City council member Jenn Carrillo was the first on the council to suggest the city start shifting some police resources to help the disadvantaged after George Floyd’s death and several other recent incidents of violence against Black people.
After Black Lives Matter BloNo recently issued its demand that local governments slash police funding in half by 2023, city council member Jeff Crabill called that an aspirational target. Crabill, a Black Lives Matter supporter, suggests starting with no funding increases, especially since the crime rate has dropped in recent years.
“When we look at the U.S. military budget, we just say more is needed, always more is needed because you can never do enough for public safety,” he said, adding that stemming the growth of law enforcement agencies would force them to make more substantive changes.
“If you look at the reforms that have been placed on police departments for many years, it doesn’t seem to be solving the problem,” Crabill said.
He said one place to cut would be to remove police officers from schools. Council member Julie Emig said she's open to shifting resources,but said the discussion needs collaboration among the city, police, Black Lives Matter, the city's civilian review board, the NAACP and others.
“We have all of these entities who are positioned to engage in restructuring and reform,” Emig said. “I think that collaborative piece is probably the thing that’s most lacking right now.”
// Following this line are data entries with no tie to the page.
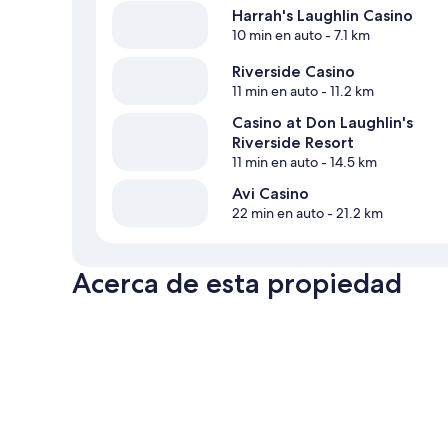
Harrah's Laughlin Casino
10 min en auto
- 7.1 km
Riverside Casino
11 min en auto
- 11.2 km
Casino at Don Laughlin's
Riverside Resort
11 min en auto
- 14.5 km
Avi Casino
22 min en auto
- 21.2 km
Acerca de esta propiedad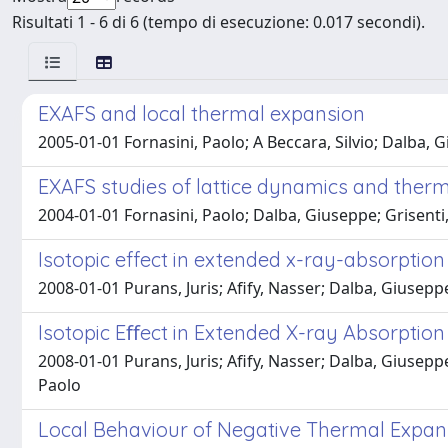
Risultati 1 - 6 di 6 (tempo di esecuzione: 0.017 secondi).
EXAFS and local thermal expansion
2005-01-01 Fornasini, Paolo; A Beccara, Silvio; Dalba, Gi
EXAFS studies of lattice dynamics and ther
2004-01-01 Fornasini, Paolo; Dalba, Giuseppe; Grisenti,
Isotopic effect in extended x-ray-absorptio
2008-01-01 Purans, Juris; Afify, Nasser; Dalba, Giuseppe;
Isotopic Eﬀect in Extended X-ray Absorptio
2008-01-01 Purans, Juris; Afify, Nasser; Dalba, Giuseppe; 
Paolo
Local Behaviour of Negative Thermal Expan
Emig said she considers the 50% funding cut a starting point in the discussion to address what has become a sea change in how Americans view policing.
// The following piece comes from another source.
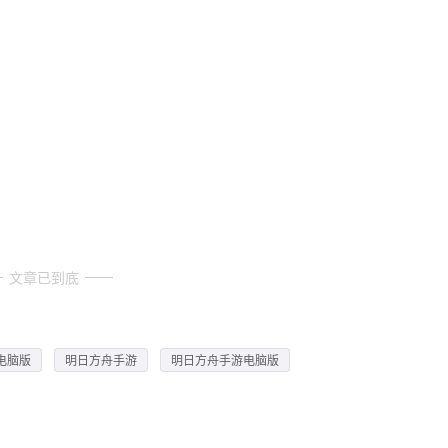
文章已到底
电脑版
明日方舟手游
明日方舟手游电脑版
“This is a national call that crime fighting is a very small part of what police may actually do every day. And if that’s the case here, then let’s talk about it,” Emig said.
City council member Joni Painter said she's also willing to talk about it, but said too much of the discussion goes too far, especially on social media.
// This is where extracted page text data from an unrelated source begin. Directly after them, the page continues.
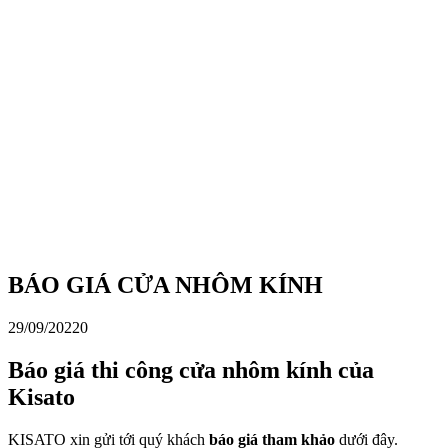
BÁO GIÁ CỬA NHÔM KÍNH
29/09/2022
0
Báo giá thi công cửa nhôm kính của
Kisato
KISATO xin gửi tới quý khách
báo giá tham khảo
dưới đây.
“People have been screaming at one another on Facebook and other social media over the whole thing,” Painter said. “It’s a shame that an important issue is being shredded like it has been.”
Painter joined the fray, calling the local Black Lives Matter movement unprepared and heavy-handed. Still, she supports some of the group's demands, including an end to cash bail.
“I think it adds a layer of profit to our justice system and I don’t think that the free market has any place in our system of justice,” said Painter, adding she'd like to see mental health and other resources get more funding, but she's not ready to take that out of police coffers yet.
Council member Mboka Mwilambwe said he supports incremental increases in targeted areas that could do the most help.
“What I would do is try to increase resources in some of the areas of concern, like economic opportunity for example, little by little to see does that make a change in what we are trying to address here,” he said.
But Mwilambwe said the city must proceed carefully to ensure officers can still respond when they are truly needed.
“We also do not want to create the fear from people that there will be less safety,” Mwilambwe said.
Others on the council are taking a wait-and-see approach. Council member Donna Boelen said she has nothing to say about defunding police until there's an actual plan to consider.
“When the sound bite 'Defund the Police' has some real substance, I will be able to offer an informed opinion,” Boelen said in an email. “Until then, there is no value to speaking on the topic.”
The next budget cycle is still 10 months away, so there likely won't be any concrete plan for a while.
Bloomington Mayor Tari Renner has said he'll veto any measure to significantly cut police funding, but added he's willing to support some reforms.